Human body keypoint data
※ ※ ※
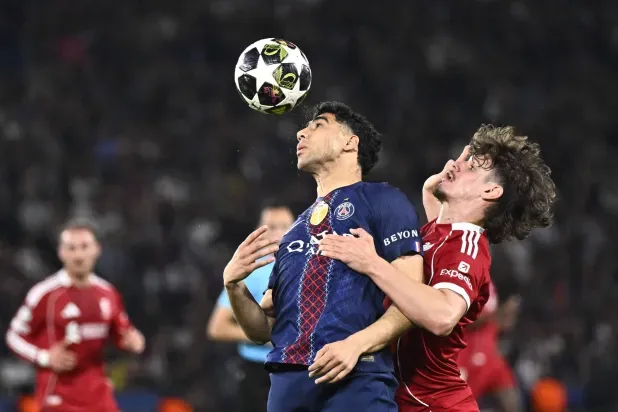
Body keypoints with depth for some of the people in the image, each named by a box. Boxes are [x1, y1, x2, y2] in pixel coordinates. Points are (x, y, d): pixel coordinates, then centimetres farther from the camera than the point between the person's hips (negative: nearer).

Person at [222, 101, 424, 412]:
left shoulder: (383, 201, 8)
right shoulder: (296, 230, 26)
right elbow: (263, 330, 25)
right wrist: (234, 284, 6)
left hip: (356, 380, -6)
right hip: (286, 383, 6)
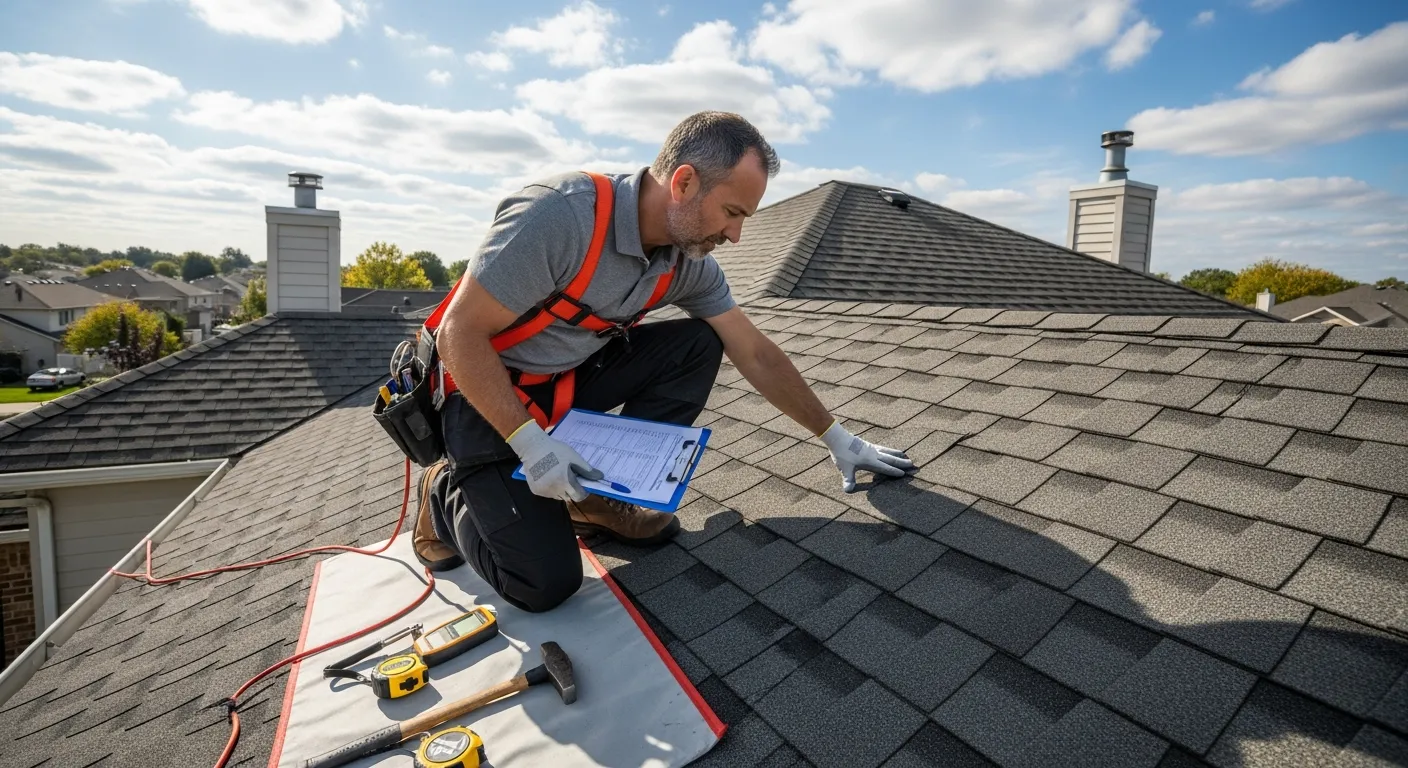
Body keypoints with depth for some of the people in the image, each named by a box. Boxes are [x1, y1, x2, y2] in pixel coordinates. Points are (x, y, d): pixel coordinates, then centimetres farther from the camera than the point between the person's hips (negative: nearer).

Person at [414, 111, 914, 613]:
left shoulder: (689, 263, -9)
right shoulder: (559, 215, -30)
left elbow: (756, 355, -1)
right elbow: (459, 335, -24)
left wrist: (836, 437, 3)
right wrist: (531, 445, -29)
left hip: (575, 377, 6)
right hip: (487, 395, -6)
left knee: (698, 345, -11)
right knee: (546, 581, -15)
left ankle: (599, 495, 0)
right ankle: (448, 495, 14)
※ ※ ※
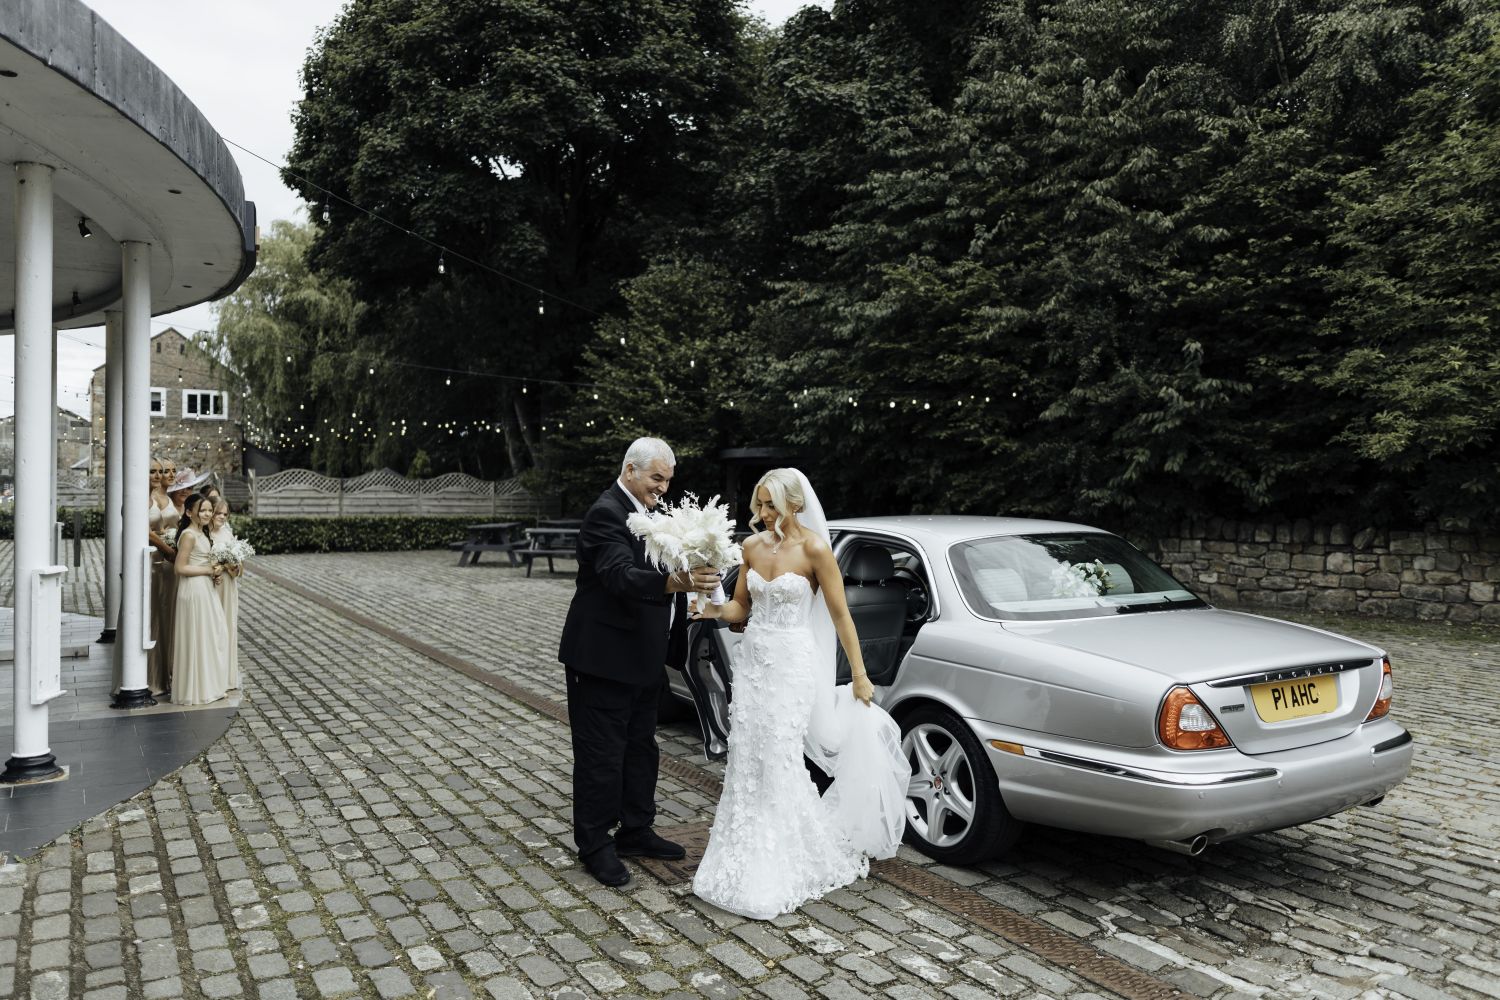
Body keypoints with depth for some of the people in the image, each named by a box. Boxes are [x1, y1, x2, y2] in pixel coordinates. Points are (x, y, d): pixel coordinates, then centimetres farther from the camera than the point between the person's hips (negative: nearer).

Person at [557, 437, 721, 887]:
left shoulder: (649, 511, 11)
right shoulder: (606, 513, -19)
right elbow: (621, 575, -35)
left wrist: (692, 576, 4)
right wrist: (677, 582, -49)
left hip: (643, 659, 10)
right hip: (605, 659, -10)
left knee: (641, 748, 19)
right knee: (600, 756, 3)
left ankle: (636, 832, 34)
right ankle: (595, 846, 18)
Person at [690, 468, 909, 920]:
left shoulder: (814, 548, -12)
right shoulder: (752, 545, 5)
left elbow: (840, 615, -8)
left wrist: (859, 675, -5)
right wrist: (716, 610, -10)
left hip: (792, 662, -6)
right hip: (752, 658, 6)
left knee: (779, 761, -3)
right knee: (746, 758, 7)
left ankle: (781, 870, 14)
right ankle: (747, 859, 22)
※ ※ ※
- GOAL OF THE EXERCISE: Extract every line of the records that contains the word "knee", treating uppercase and lowercase as different.

- THE COMPLETED TASK:
left knee: (698, 345, -11)
right knee: (546, 581, -15)
left knee: (641, 748, 19)
right knee: (600, 756, 3)
left knee: (779, 761, -3)
right knee: (746, 758, 7)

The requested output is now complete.